= SUPPLIED RECORDS =
┏━━

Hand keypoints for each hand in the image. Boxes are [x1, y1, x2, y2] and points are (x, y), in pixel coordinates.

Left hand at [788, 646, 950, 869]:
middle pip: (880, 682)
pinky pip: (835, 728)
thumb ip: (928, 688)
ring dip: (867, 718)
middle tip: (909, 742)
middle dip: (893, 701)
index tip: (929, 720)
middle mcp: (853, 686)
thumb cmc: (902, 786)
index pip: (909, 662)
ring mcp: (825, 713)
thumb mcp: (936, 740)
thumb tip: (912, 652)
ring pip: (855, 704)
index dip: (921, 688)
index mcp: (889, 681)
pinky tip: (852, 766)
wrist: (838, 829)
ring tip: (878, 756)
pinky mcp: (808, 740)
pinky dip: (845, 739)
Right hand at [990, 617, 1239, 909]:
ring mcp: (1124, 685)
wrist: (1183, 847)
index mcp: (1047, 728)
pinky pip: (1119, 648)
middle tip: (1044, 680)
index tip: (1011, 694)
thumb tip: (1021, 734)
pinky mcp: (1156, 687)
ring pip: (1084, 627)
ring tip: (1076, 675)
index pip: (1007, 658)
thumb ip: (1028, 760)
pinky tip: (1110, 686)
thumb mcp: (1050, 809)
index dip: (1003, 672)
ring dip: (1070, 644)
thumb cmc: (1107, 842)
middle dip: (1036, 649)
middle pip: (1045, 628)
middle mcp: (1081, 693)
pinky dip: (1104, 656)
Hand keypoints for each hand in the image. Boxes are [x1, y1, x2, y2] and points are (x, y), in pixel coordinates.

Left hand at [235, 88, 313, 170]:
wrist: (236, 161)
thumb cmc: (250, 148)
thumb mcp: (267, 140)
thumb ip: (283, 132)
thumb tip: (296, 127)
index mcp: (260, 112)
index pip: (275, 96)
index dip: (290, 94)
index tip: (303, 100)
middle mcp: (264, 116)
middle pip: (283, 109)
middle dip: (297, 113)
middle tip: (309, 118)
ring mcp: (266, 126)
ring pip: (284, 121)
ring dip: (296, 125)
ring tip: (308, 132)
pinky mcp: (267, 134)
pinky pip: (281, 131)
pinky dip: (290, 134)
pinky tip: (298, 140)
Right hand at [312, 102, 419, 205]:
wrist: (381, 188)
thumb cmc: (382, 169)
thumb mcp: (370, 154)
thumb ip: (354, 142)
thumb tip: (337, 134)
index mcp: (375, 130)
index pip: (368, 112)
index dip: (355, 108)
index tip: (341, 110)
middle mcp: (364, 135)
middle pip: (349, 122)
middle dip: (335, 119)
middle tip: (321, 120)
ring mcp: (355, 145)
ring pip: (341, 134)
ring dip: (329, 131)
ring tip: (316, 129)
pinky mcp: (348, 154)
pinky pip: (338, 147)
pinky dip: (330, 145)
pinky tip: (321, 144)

┗━━

= BRIEF =
Give back each record exactly, from the first line through the last.

= YOUR RESPONSE =
Hand keypoints for each hand in the image. Boxes are [x1, y1, x2, y2] and points are (x, y), in pixel coordinates.

Left hand at [788, 646, 950, 869]:
middle pip: (880, 682)
pinky pip: (835, 728)
thumb ip: (928, 688)
ring dip: (867, 718)
middle tip: (909, 742)
middle dip: (893, 701)
index tip: (929, 720)
middle mcp: (853, 686)
thumb cmc: (902, 786)
index pip: (909, 662)
ring mcp: (825, 713)
thumb mcp: (936, 740)
thumb tip: (912, 652)
ring pip: (855, 704)
index dip: (921, 688)
index mcp: (889, 681)
pinky tip: (852, 766)
wrist: (838, 829)
ring tip: (878, 756)
pinky mcp: (808, 740)
pinky dip: (845, 739)
Right hand at [990, 617, 1239, 909]:
ring mcp: (1124, 685)
wrist: (1183, 847)
index mcp: (1047, 728)
pinky pip: (1119, 648)
middle tip: (1044, 680)
index tip: (1011, 694)
thumb tip: (1021, 734)
pinky mcp: (1156, 687)
ring pip: (1084, 627)
ring tip: (1076, 675)
index pip: (1007, 658)
thumb ip: (1028, 760)
pinky tip: (1110, 686)
thumb mcp: (1050, 809)
index dip: (1003, 672)
ring dip: (1070, 644)
thumb cmc: (1107, 842)
middle dip: (1036, 649)
middle pip: (1045, 628)
middle mcp: (1081, 693)
pinky dip: (1104, 656)
Hand keypoints for each hand in the image. Boxes are [x1, y1, x2, y2] and points are (x, y), in pixel coordinates.

Left hand at [235, 88, 313, 170]:
wrist: (236, 161)
thumb cmc: (250, 148)
thumb mcp: (267, 140)
thumb ip: (283, 132)
thumb tip: (296, 127)
index mcp: (260, 112)
index pip: (275, 96)
index dip: (290, 94)
index tip: (303, 100)
middle mcp: (264, 116)
middle pip: (283, 109)
middle dip: (297, 113)
middle tip: (309, 118)
ring mcp: (266, 126)
ring pip: (284, 121)
ring dip: (296, 125)
ring tip: (308, 132)
pinky mcp: (267, 134)
pinky pip: (281, 131)
pinky dip: (290, 134)
pinky tip: (298, 140)
Right hand at [312, 102, 419, 205]:
wrist: (381, 188)
thumb cmc: (382, 169)
thumb mcp: (370, 154)
thumb ip: (354, 142)
thumb tip: (337, 134)
index mcp: (375, 130)
index pip: (368, 112)
index dip: (355, 108)
index tip: (341, 110)
middle mcp: (364, 135)
middle pip: (349, 122)
middle dip: (335, 119)
middle tip: (321, 120)
ring mcp: (355, 145)
ring pip: (341, 134)
ring dip: (329, 131)
ring tip: (316, 129)
pinky mcp: (348, 154)
pinky pip: (338, 147)
pinky dip: (330, 145)
pinky tip: (321, 144)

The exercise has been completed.